For all its down-to-earth charm, the Grey Cup has also taken on a certain swagger in recent years, reflective of the improbable resilience of the one professional sports league that Canada can truly call its own.

It is not possible for the CFL to compete with the National Football League for talent the way that it did in the mid-20th century, and to a lesser extent even in the 1980s and early '90s; there are too many available dollars south of the border, and not enough here. For a time the CFL struggled with this reality, emerging from a failed experiment with U.S. expansion with its very survival in question.

But the league did survive, and somehow wound up stronger than it had been in many decades. That's a credit to a new generation of management, including the current commissioner, Mark Cohon. And the sports channel TSN has also played an instrumental role, by giving the CFL the kind of expansive coverage previously reserved in this country for the National Hockey League.

Then there are the players. They are not all or even mostly Canadian. Yet wherever they come from, CFL players have embraced teams' efforts to give them a role in their communities – mentoring kids, mingling with fans, becoming proud representatives of cities they may never have heard of growing up.

But the league's resurgence is in large part a tribute to the millions of Canadians who have taken advantage of the opportunity to rediscover the joy of their game – from the "Rider Nation" that paints other provinces green whenever Saskatchewan's team is playing there, to the Montrealers who flocked back to see the Alouettes when they moved from the cavernous Olympic Stadium to the smaller stadium they called home in their 1950s heyday.
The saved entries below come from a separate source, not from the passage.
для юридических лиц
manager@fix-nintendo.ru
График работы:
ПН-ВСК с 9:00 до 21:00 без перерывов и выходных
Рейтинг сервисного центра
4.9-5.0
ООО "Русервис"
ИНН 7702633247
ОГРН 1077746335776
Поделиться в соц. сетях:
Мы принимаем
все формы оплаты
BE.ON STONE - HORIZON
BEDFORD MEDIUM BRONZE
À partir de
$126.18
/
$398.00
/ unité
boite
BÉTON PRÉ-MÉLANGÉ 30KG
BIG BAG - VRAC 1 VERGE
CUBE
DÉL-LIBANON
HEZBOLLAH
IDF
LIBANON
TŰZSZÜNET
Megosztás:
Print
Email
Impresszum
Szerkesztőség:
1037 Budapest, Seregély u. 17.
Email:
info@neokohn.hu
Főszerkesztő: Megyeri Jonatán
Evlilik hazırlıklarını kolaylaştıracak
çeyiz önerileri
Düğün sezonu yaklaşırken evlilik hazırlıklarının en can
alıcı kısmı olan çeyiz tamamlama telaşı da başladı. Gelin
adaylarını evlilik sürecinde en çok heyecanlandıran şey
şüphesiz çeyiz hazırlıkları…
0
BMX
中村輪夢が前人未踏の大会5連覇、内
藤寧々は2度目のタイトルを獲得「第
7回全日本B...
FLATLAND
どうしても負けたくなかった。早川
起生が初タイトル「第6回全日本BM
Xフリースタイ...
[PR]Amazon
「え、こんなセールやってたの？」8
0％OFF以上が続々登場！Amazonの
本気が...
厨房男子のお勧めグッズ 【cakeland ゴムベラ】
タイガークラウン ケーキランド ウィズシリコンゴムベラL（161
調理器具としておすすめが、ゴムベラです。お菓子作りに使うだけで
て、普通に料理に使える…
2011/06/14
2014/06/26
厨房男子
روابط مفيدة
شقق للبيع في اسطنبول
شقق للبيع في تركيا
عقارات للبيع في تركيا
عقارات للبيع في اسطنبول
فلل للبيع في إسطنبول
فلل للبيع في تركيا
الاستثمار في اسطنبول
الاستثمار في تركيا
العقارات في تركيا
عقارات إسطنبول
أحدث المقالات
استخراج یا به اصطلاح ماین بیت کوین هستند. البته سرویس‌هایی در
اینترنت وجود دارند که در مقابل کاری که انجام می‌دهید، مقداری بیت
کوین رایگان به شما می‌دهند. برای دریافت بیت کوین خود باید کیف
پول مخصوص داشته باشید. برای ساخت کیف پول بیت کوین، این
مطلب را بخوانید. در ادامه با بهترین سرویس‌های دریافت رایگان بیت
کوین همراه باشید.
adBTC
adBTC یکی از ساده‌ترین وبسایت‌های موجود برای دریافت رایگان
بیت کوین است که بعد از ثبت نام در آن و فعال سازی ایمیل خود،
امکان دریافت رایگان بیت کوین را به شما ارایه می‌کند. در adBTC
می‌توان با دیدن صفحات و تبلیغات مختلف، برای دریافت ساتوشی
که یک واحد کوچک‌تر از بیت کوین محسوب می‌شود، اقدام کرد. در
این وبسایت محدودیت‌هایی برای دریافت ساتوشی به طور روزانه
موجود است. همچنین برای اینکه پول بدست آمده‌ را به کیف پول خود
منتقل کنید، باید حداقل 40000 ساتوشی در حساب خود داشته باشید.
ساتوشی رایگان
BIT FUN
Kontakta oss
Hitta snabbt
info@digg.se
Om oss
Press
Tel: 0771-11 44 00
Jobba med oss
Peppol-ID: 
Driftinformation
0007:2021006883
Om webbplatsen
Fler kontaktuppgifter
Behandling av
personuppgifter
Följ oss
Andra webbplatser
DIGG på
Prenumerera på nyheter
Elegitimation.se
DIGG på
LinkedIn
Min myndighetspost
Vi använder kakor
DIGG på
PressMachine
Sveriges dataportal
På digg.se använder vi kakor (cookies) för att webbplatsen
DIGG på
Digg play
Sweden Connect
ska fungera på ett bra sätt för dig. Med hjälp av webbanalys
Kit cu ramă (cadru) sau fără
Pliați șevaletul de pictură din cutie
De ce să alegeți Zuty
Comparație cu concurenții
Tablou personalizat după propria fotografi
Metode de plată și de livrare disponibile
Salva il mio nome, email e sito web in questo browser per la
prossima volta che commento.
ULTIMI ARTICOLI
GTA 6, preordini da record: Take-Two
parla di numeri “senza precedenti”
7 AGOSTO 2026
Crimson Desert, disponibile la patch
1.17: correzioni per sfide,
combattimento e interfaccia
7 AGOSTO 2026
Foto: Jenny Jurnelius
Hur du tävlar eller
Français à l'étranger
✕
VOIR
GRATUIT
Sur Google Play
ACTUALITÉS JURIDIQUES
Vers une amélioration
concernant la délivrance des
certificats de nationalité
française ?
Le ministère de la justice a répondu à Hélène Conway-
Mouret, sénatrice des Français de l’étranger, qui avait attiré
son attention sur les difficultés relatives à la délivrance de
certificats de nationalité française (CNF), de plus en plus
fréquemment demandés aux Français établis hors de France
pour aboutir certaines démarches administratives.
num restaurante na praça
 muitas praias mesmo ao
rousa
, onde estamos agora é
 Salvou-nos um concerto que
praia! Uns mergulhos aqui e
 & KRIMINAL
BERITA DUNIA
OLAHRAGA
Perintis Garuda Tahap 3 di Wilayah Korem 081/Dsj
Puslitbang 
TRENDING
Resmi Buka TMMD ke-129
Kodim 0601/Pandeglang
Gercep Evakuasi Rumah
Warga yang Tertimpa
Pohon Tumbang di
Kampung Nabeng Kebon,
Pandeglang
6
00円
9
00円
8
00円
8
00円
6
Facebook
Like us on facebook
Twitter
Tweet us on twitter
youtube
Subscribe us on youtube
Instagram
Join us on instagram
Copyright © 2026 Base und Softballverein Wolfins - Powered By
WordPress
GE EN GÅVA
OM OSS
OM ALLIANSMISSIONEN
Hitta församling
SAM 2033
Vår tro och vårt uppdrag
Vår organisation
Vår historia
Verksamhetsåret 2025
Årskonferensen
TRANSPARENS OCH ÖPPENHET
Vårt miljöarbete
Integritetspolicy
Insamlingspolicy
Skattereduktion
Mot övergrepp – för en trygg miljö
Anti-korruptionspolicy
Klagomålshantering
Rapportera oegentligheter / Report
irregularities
Gone, in most cities, is the sheepishness about a version of football that the rest of the world knows little about, replaced with a fierce support for its traditions.

There is some irony that this year's landmark game is being held in Toronto, the one CFL city still too often inclined to treat its team as a curiosity rather than a point of pride. But that, after all, is where it all started. And there is a true feeling of something big happening, as Canada's largest city is connected to its smaller ones in celebration of one if its most improbable successes.

On the streets and in city squares, amid the throngs of visitors, children are decked out in the hometown Argos' colours. Not so long ago, there was no telling whether their generation would ever have a chance to see a Grey Cup played. Instead, what began so humbly a century ago will be passed on to them as something more powerful than its participants could have imagined.